Thu, Feb 8, 2024 4:02 PM
“Build it and they will come”, was the oft-quoted mantra in the movie Field of Dreams.
In the 1989 blockbuster a farmer builds a baseball ground in his cornfield which attracts the ghosts of former sporting legends.
Now, Marlborough cray fisherman John Reader has replicated the film’s premise, with a little help from Mother Nature - but without the ghosts.
Over the past eight years John and his family have created and nurtured an international-size polo ground on his ‘Meriburn’ property, near the Clarence River.
The picturesque seaside venue was a product of some creative thinking by John’s eldest son Ash, who is heavily involved in the family’s various businesses, as well as being a talented polo player.
The 2016 Kaikōura Earthquake brought construction teams to the East Coast, with major repairs required on State Highway One and the Main Trunk Rail line.

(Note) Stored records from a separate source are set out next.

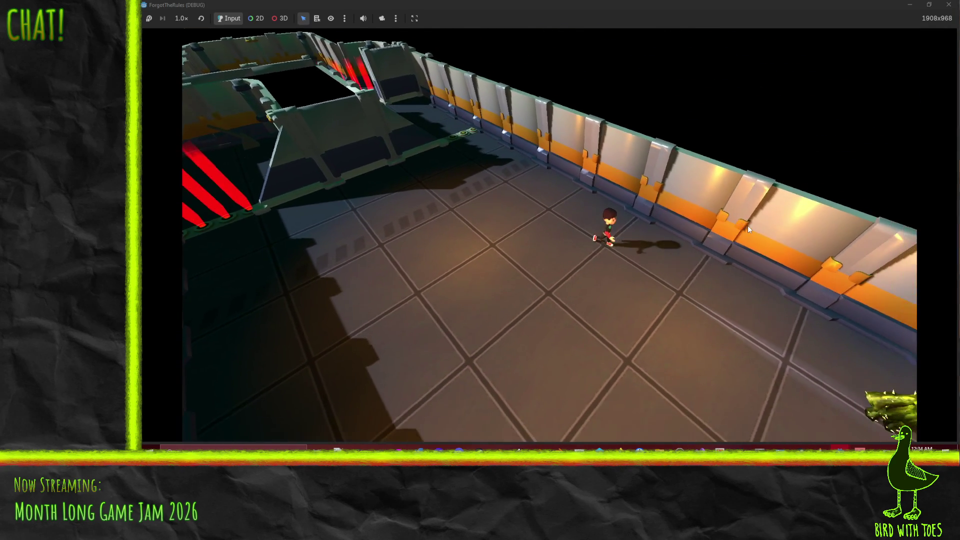
- Walk the player up-left along the wall until an enemy reaches them, then close the game
key(w)
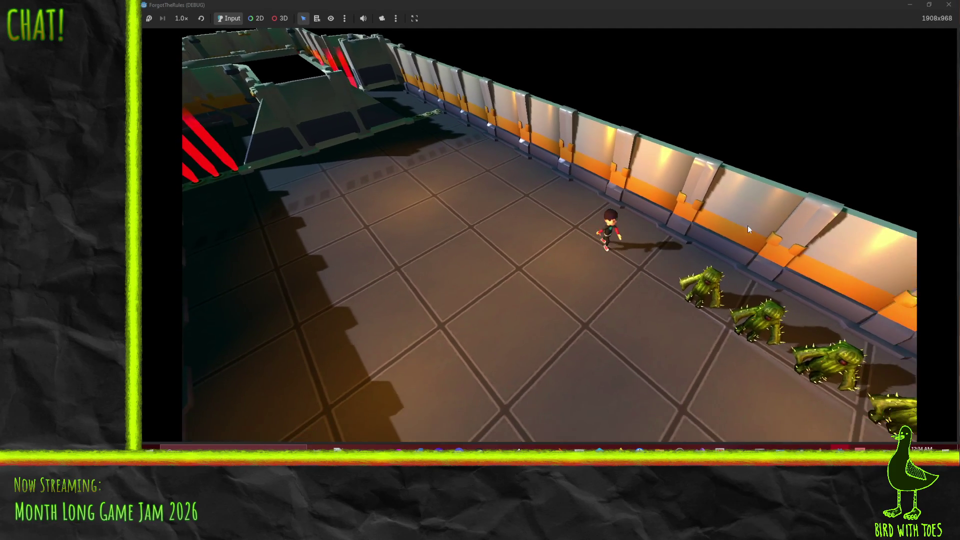
key(w)
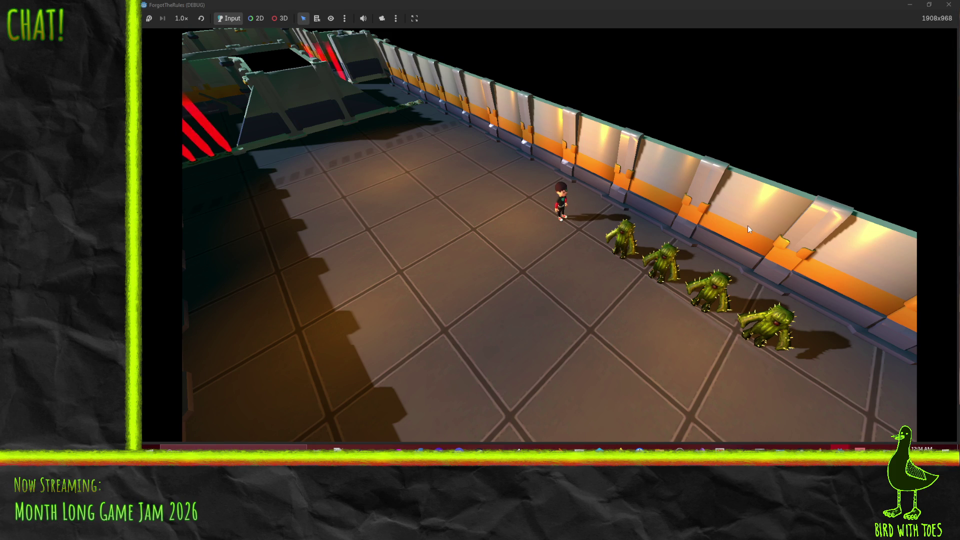
key(w)
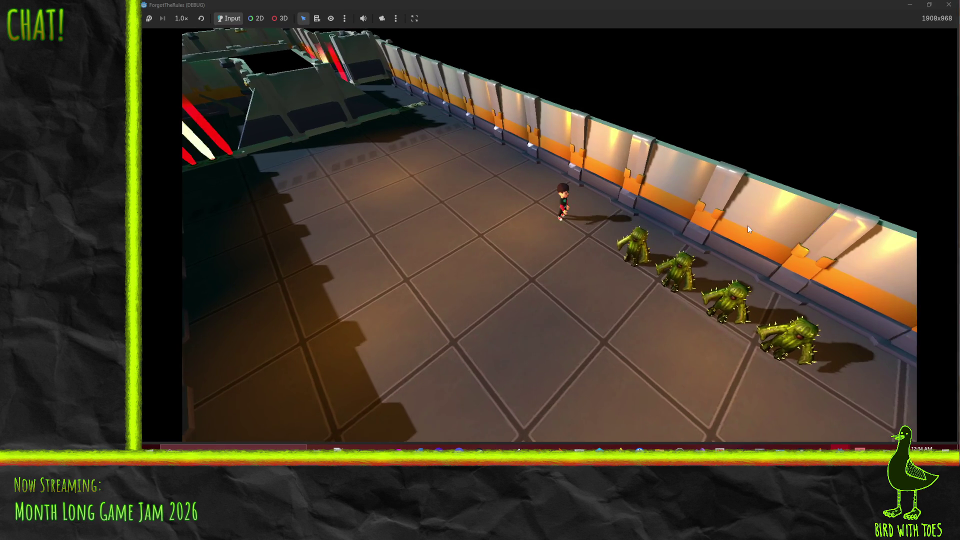
key(w)
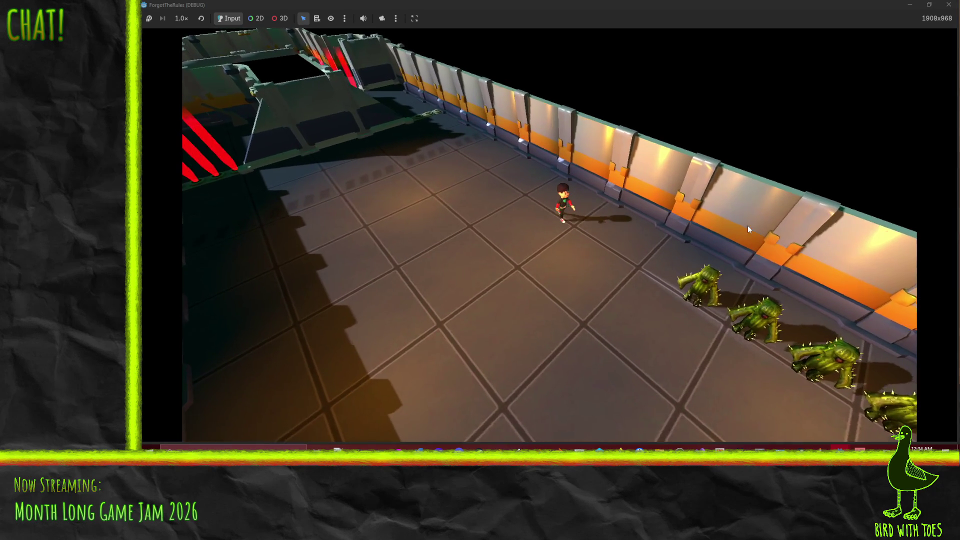
key(w)
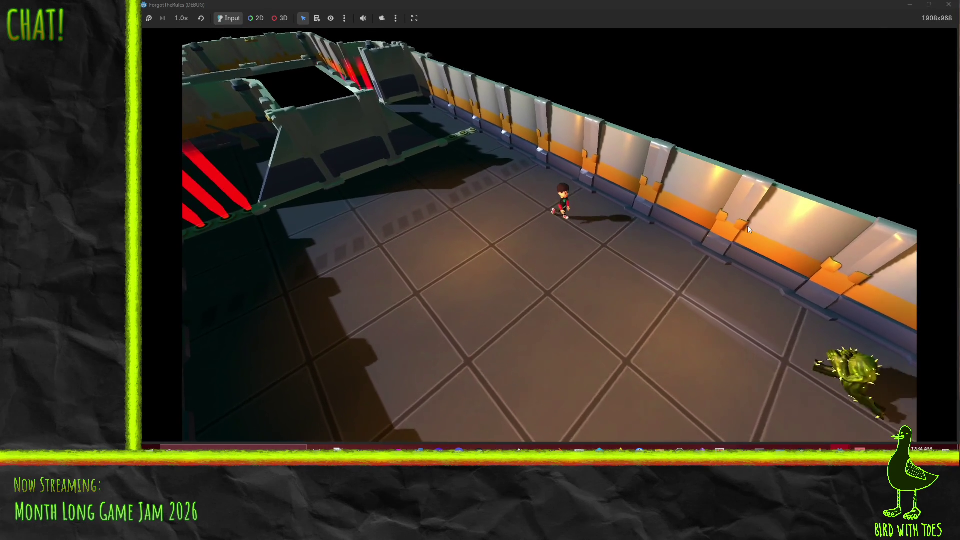
key(w)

Alert to an opportunity, Ash solved a problem for the reconstruction team, who needed a place to put their excess soil. He offered them the opportunity, which they gladly accepted, to dump their excess soil on the family’s 350ha, mainly forestry, block on the seaward side of the main road, thus providing the foundations for a top-class polo park.
John vividly recalled the chain of events.
Within a few days of the earthquake NCTIR representatives, who had scouted the area by helicopter, landed at the Reader homestead.
“They told us they were looking for a dump site and asked if we had somewhere they could dump the clean-up material, as we were only three kilometres away from where they first started having to clear.
“We said we did, then Ash popped up with ‘we’ll give you a dump site if you leave us a polo field’ and they said ‘show us the dump site’.
“So, it all fell into place. There was no other way we could afford to put an international-quality field in here, you just couldn’t do it.”
John is the groundsman, happy that the grass they used “goes to sleep in the winter” meaning he only has to look after it from October until April.
The choice of grass for the newly-formed field created some debate. Couch grass is the gold standard of polo surfaces but rarely thrives in the South Island. However, Ash was determined to go ahead, as couch grass grows well in sandy soil and drains quickly after rain. His perseverance has paid off, with a superb surface eventuating.
He envisages the new ground’s first outing being a tournament in December, as part of the South Island League.
Polo is very much a Reader family affair. John began following the sport when daughter Zoe, plus sons Ash and Jak, took it up at boarding school in Christchurch. Ash travelled the world playing polo for five years, before returning to run the farm, and has represented New Zealand at the demanding sport, while Zoe is a current NZ rep.
John, who began crayfishing in the 1970s, moving his operation from Kekerengu to Waipapa Bay in 1991, the same year he purchased the 600ha Meriburn farm, providing opportunities for all his family to become involved.
Like their father, and mother Tonya, the younger Readers have a happy knack of making things happen.
Ash runs the farm and owns the Karaka Lobster Café, sited at Okiwi Bay on SH1. Jak is heavily involved on the fishing business, alongside John, while Tonya and Zoe, who is into horse-breeding for polo ponies, help out at the popular roadside Café.
Having survived the ups and downs of the crayfishing business for many decades, plus the devastating 2016 ‘quake, John knows only too well how fragile the environment can be, but is relishing the opportunity to bring polo, a game he loves, to the East Coast.
“I’m sure the ground will be an asset to the area and the local community,” said John.
“It will be much more than just a polo ground,” he added.